Towards the end of the analysis time period, Dr. William’s and Dr. Le Clerc’s pills seemed to both follow an identical pattern. Upon shifting the graph into a 3D version you can see that starting from August of 1905 the two companies had identical advertisement frequencies while the other two products seemed to flatline.
The two products had the same advertisement frequency from August of 1905 to the end of the analysis in October of 1906. This strikes me as odd and leads me to believe that these patterns might be caused because of submission errors. Shifting the graph to a 3D version also helped emphasize how rarely Beecham’s Pills were advertised compared to the other 3 products. This shift also helps highlight the market dominance that Dr. Williams’ Pink Pills for Pale People and Dr. Le Clerc’s Pills for the Liver had throughout both years. Coming back to the analysis of company success in relation to advertisement frequency I was surprised to see that Dr. Le Clerc’s Pills for the Liver did not seem to have lasted long after this time period, despite the large amount of advertisements the company had in the Egyptian Gazette. I could not find any recent information on this product or the company that advertised this product which was odd because even the Beecham product had information despite its lack of advertisement. However, the other market dominator, Dr. Williams’ Pink Pills for Pale People, did seem to last much longer than its competitor.
Dr. Williams’ Pink Pills for Pale People was a product of G. T. Fulford & Company, and was sold under the company name of Dr. Williams Medicine Company (Bator). Fulford grew this product and at one time had over 1 million dollars in its advertising budget (Bator). The entire Fulford family became extremely wealthy from this product and Barton emphasized how widespread the product was and how wealthy it made the Fulford family in his article,
The lucrativeness of Pink Pills can only be estimated from the value of Fulford’s empire when he died, which was almost five million dollars. In the early 20th century the pills sold for 50¢ a box or six boxes for $2.50. Tunnell placed the annual consumption in Canada alone at one million boxes, producing, conservatively, more than $160,000 in profits. The high volume of Fulford’s sales demonstrated the fact that patent medicines were big business. The market for Pink Pills extended beyond Canada and North America. By 1905 G. T. Fulford and Company had established branches in Schenectady, N.Y., London, Paris, Sydney, Wellington, Singapore, Bombay, Rio de Janeiro, Buenos Aires, and Cape Town. Branches were later established in China and Hong Kong.
The meteoric rise of patent medicines in the late 1800s and early 1900s is an interesting occurrence which left many people with huge sums of money and really set the foundation for clever advertising techniques which can still be seen in today’s marketing styles.

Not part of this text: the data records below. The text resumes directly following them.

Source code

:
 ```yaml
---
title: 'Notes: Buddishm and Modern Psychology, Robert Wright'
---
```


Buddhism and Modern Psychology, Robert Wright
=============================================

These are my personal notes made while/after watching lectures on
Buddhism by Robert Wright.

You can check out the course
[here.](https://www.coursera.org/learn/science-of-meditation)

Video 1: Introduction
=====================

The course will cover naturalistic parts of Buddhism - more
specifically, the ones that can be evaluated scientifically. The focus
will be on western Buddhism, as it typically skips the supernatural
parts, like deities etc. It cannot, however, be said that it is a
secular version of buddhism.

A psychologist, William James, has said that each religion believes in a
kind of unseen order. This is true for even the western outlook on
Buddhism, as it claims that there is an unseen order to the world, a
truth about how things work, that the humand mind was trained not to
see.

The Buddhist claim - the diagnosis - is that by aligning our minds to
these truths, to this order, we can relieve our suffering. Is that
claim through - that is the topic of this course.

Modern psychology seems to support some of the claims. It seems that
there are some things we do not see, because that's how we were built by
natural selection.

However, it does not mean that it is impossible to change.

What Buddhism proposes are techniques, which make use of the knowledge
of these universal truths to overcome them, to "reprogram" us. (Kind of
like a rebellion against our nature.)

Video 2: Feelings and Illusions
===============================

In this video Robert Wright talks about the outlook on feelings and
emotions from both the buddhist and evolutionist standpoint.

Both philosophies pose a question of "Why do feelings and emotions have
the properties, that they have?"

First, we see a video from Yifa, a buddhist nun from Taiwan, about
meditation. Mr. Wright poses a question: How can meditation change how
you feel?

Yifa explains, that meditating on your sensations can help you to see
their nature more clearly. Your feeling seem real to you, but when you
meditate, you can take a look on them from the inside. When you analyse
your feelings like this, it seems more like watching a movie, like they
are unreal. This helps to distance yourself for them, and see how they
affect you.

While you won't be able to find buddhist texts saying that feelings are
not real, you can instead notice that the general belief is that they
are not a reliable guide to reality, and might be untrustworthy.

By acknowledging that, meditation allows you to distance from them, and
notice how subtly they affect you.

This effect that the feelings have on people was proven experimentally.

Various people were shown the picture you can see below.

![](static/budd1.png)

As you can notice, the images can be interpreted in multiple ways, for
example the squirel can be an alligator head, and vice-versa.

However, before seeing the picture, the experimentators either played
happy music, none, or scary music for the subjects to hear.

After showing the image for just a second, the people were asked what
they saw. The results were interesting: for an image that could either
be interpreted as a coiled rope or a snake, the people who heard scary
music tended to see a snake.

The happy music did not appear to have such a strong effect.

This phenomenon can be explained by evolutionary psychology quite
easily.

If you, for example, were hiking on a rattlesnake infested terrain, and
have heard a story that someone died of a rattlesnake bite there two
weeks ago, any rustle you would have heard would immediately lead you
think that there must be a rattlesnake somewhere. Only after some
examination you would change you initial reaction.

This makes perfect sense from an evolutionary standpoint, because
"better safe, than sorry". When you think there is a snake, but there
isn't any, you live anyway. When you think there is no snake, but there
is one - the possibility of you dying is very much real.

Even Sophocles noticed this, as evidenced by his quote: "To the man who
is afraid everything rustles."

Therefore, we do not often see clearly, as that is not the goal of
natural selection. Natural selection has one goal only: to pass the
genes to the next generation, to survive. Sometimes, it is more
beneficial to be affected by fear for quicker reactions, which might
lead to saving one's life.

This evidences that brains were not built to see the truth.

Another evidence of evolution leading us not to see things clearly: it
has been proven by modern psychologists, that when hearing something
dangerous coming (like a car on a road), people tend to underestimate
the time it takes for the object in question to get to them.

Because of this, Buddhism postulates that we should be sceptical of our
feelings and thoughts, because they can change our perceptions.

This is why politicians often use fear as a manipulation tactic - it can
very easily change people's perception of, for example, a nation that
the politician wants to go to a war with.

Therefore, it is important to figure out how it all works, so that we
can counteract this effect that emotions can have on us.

Although many people were misled about these products and their uses, they were an interesting example of what the new era of media and production/machinery capabilities could bring to the table, and how lucrative this type of advertising-based industry could be.
- BBC, “BUSINESS Profile: SmithKline Beecham.” BBC News. BBC, 18 Dec. 2000. Web. 24 Apr. 2017.
- Bator, Paul Adolphus. “Biography – FULFORD, GEORGE TAYLOR.” Dictionary of Canadian Biography Volume XIII (1901-1910). University of Toronto/Université Laval, 1994. Web. 24 Apr. 2017.